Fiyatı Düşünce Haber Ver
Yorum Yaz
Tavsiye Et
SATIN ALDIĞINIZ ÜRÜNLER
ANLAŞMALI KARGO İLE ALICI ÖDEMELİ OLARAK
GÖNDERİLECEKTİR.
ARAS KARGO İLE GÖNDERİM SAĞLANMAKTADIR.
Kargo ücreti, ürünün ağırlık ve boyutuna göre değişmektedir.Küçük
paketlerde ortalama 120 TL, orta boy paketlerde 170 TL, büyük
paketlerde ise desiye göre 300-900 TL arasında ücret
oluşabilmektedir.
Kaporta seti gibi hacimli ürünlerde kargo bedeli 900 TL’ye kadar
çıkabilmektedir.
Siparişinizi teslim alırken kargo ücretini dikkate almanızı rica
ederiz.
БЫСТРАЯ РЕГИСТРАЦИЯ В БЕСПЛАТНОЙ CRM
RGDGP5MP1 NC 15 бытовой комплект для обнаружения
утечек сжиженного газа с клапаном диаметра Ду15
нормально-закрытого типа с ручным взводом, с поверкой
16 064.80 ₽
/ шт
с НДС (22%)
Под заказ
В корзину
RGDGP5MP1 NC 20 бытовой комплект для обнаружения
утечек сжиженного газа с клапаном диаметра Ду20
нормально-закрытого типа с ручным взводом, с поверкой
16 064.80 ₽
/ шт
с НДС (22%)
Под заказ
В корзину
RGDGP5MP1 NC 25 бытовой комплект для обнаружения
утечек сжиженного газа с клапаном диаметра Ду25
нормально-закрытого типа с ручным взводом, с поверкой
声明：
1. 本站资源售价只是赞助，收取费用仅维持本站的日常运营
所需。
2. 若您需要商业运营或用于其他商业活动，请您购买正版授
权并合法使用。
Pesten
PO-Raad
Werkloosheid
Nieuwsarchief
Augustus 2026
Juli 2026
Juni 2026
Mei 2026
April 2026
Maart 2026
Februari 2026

__Aufgabe__: Schreib alle Zeilen oben noch einmal ab und benenne dabei „Под заказ“ überall in „В наличии“ um. Alles andere bleibt genau gleich.

__Lösung__:
Fiyatı Düşünce Haber Ver
Yorum Yaz
Tavsiye Et
SATIN ALDIĞINIZ ÜRÜNLER
ANLAŞMALI KARGO İLE ALICI ÖDEMELİ OLARAK
GÖNDERİLECEKTİR.
ARAS KARGO İLE GÖNDERİM SAĞLANMAKTADIR.
Kargo ücreti, ürünün ağırlık ve boyutuna göre değişmektedir.Küçük
paketlerde ortalama 120 TL, orta boy paketlerde 170 TL, büyük
paketlerde ise desiye göre 300-900 TL arasında ücret
oluşabilmektedir.
Kaporta seti gibi hacimli ürünlerde kargo bedeli 900 TL’ye kadar
çıkabilmektedir.
Siparişinizi teslim alırken kargo ücretini dikkate almanızı rica
ederiz.
БЫСТРАЯ РЕГИСТРАЦИЯ В БЕСПЛАТНОЙ CRM
RGDGP5MP1 NC 15 бытовой комплект для обнаружения
утечек сжиженного газа с клапаном диаметра Ду15
нормально-закрытого типа с ручным взводом, с поверкой
16 064.80 ₽
/ шт
с НДС (22%)
В наличии
В корзину
RGDGP5MP1 NC 20 бытовой комплект для обнаружения
утечек сжиженного газа с клапаном диаметра Ду20
нормально-закрытого типа с ручным взводом, с поверкой
16 064.80 ₽
/ шт
с НДС (22%)
В наличии
В корзину
RGDGP5MP1 NC 25 бытовой комплект для обнаружения
утечек сжиженного газа с клапаном диаметра Ду25
нормально-закрытого типа с ручным взводом, с поверкой
声明：
1. 本站资源售价只是赞助，收取费用仅维持本站的日常运营
所需。
2. 若您需要商业运营或用于其他商业活动，请您购买正版授
权并合法使用。
Pesten
PO-Raad
Werkloosheid
Nieuwsarchief
Augustus 2026
Juli 2026
Juni 2026
Mei 2026
April 2026
Maart 2026
Februari 2026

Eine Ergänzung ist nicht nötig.